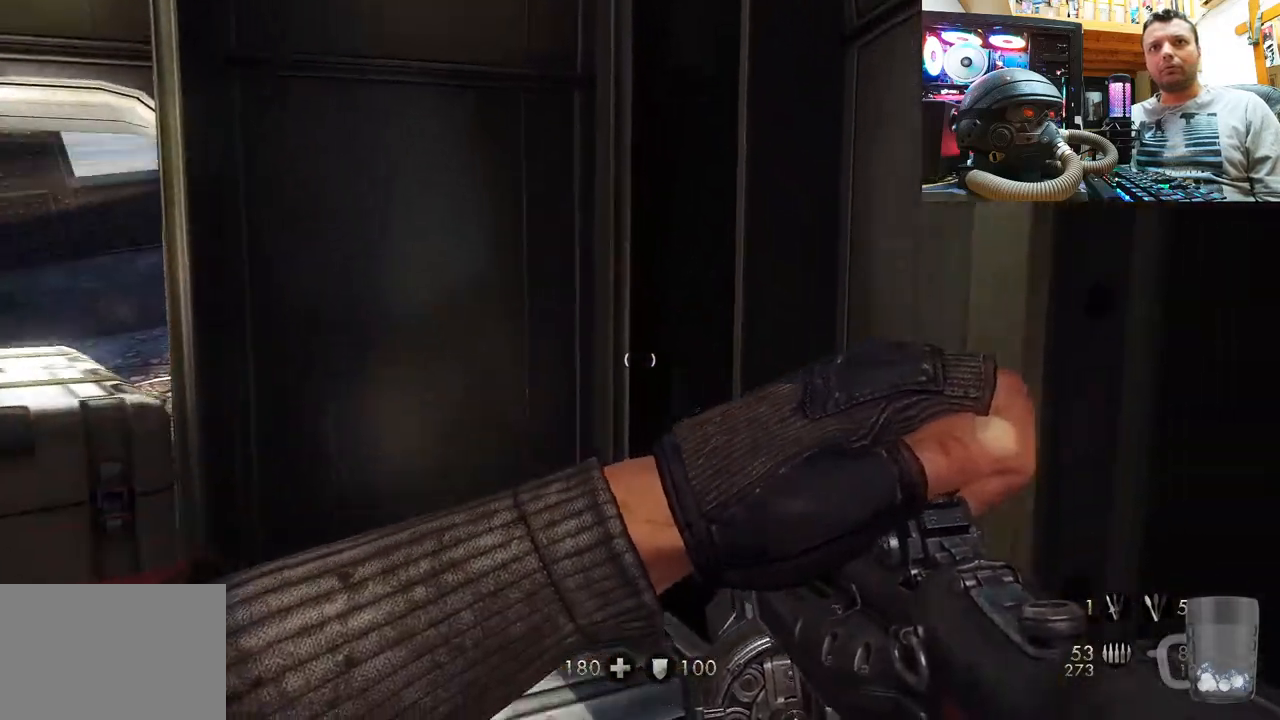
{"buttons": ["CROSS"], "left_stick": "up-left", "right_stick": "center", "events": [[283, "right_stick", "center"], [333, "left_stick", "up-left"], [417, "CROSS", "down"]]}
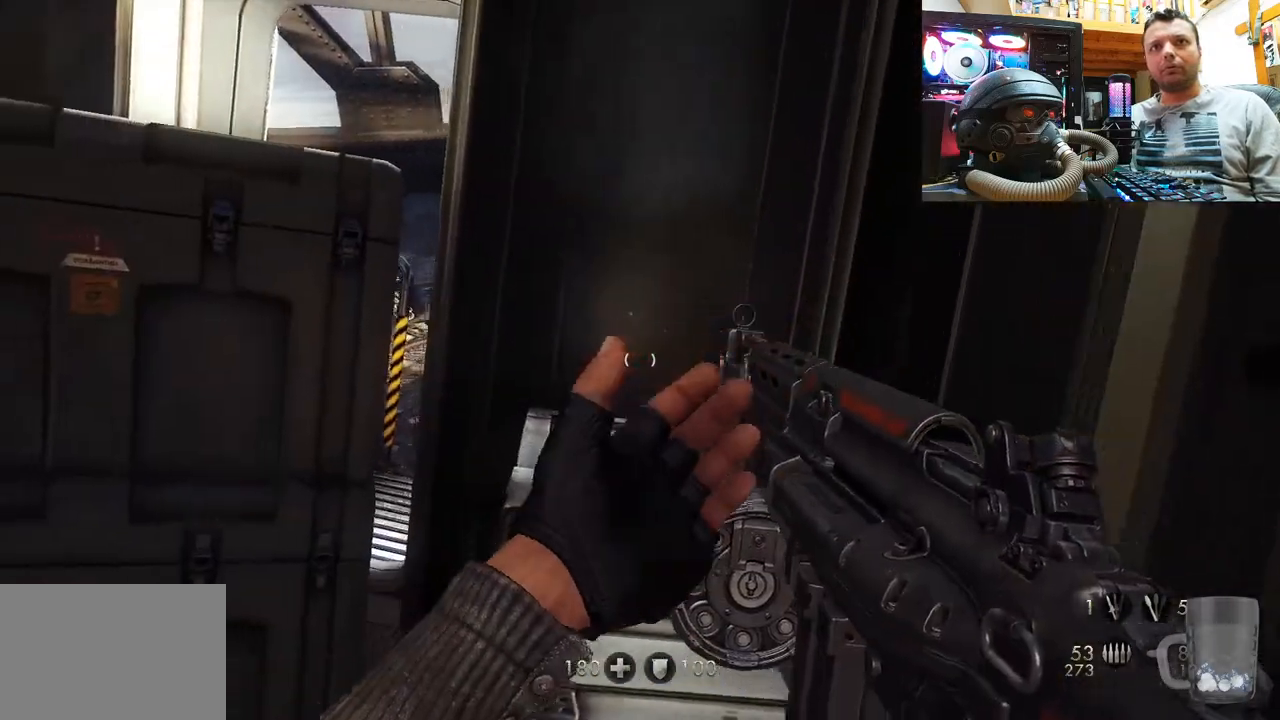
{"buttons": ["CROSS"], "left_stick": "up", "right_stick": "center", "events": [[267, "left_stick", "up"], [283, "CROSS", "up"], [367, "CROSS", "down"]]}
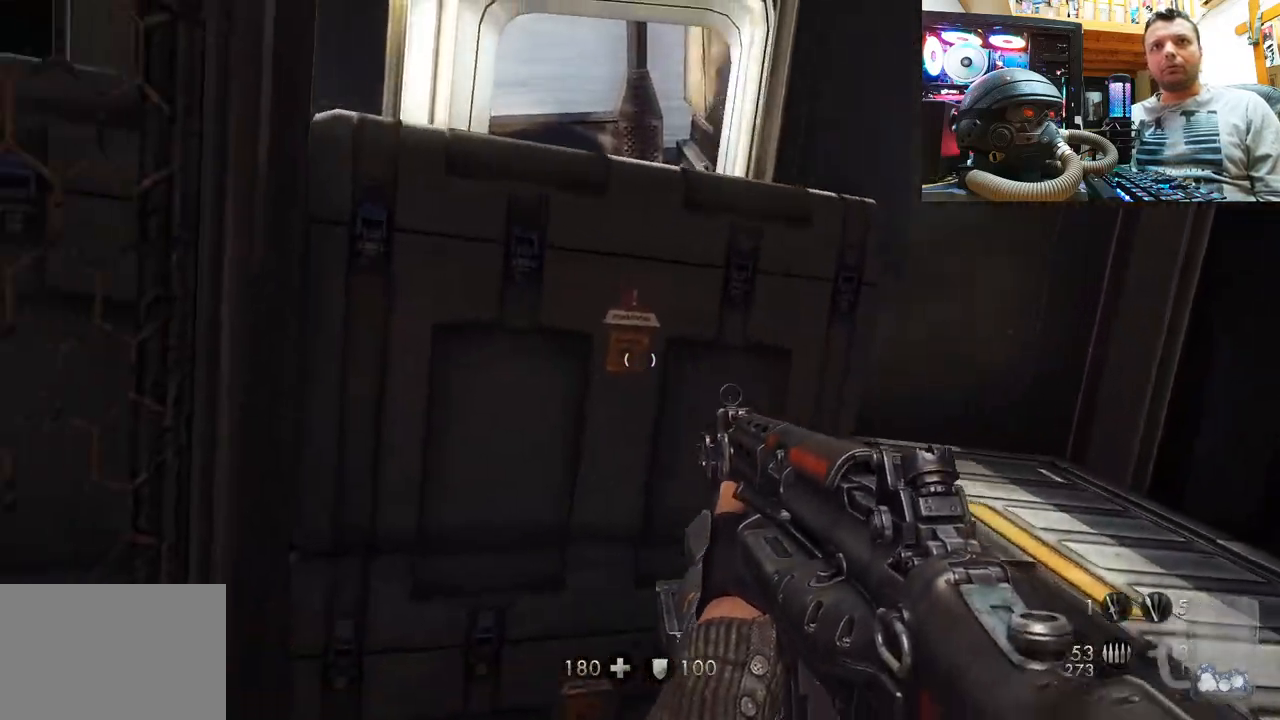
{"buttons": ["CROSS"], "left_stick": "up", "right_stick": "center", "events": [[333, "CROSS", "up"], [383, "CROSS", "down"]]}
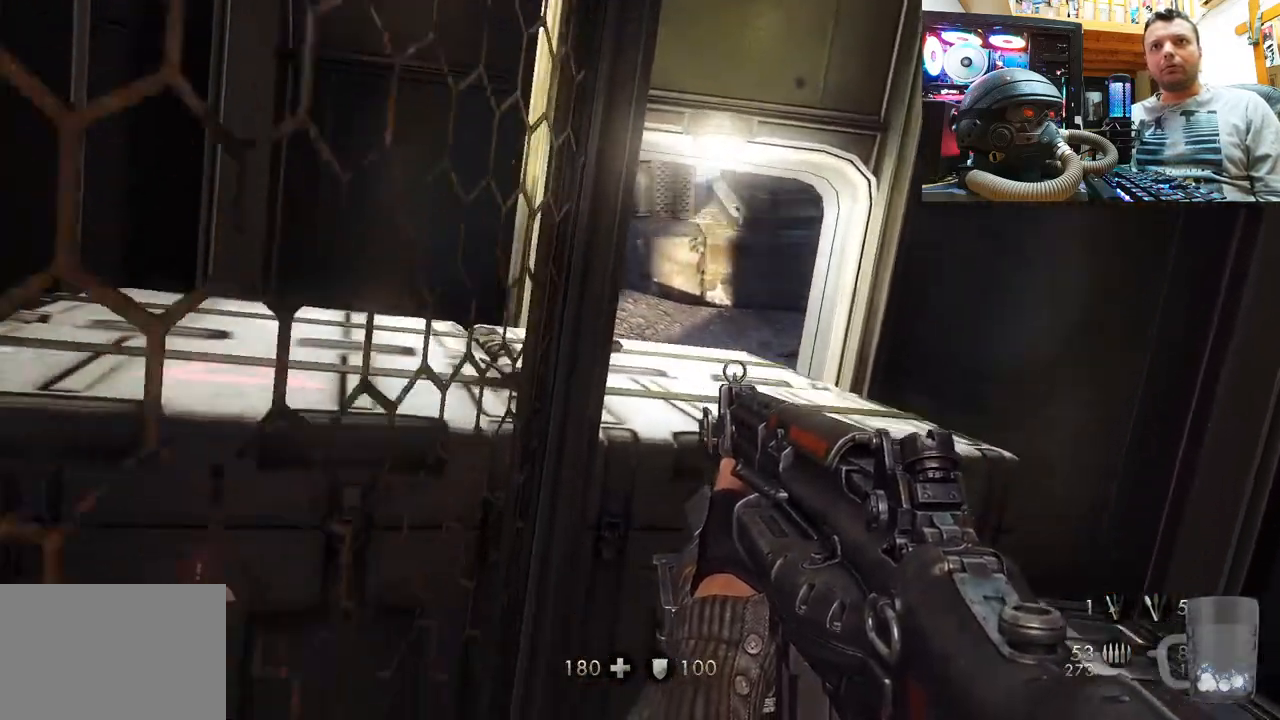
{"buttons": [], "left_stick": "right", "right_stick": "center", "events": [[100, "CROSS", "up"], [217, "left_stick", "right"]]}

What to produce
Scan the material above. Return every line containing the string "down".

Task result
{"buttons": ["CROSS"], "left_stick": "up-left", "right_stick": "center", "events": [[283, "right_stick", "center"], [333, "left_stick", "up-left"], [417, "CROSS", "down"]]}
{"buttons": ["CROSS"], "left_stick": "up", "right_stick": "center", "events": [[267, "left_stick", "up"], [283, "CROSS", "up"], [367, "CROSS", "down"]]}
{"buttons": ["CROSS"], "left_stick": "up", "right_stick": "center", "events": [[333, "CROSS", "up"], [383, "CROSS", "down"]]}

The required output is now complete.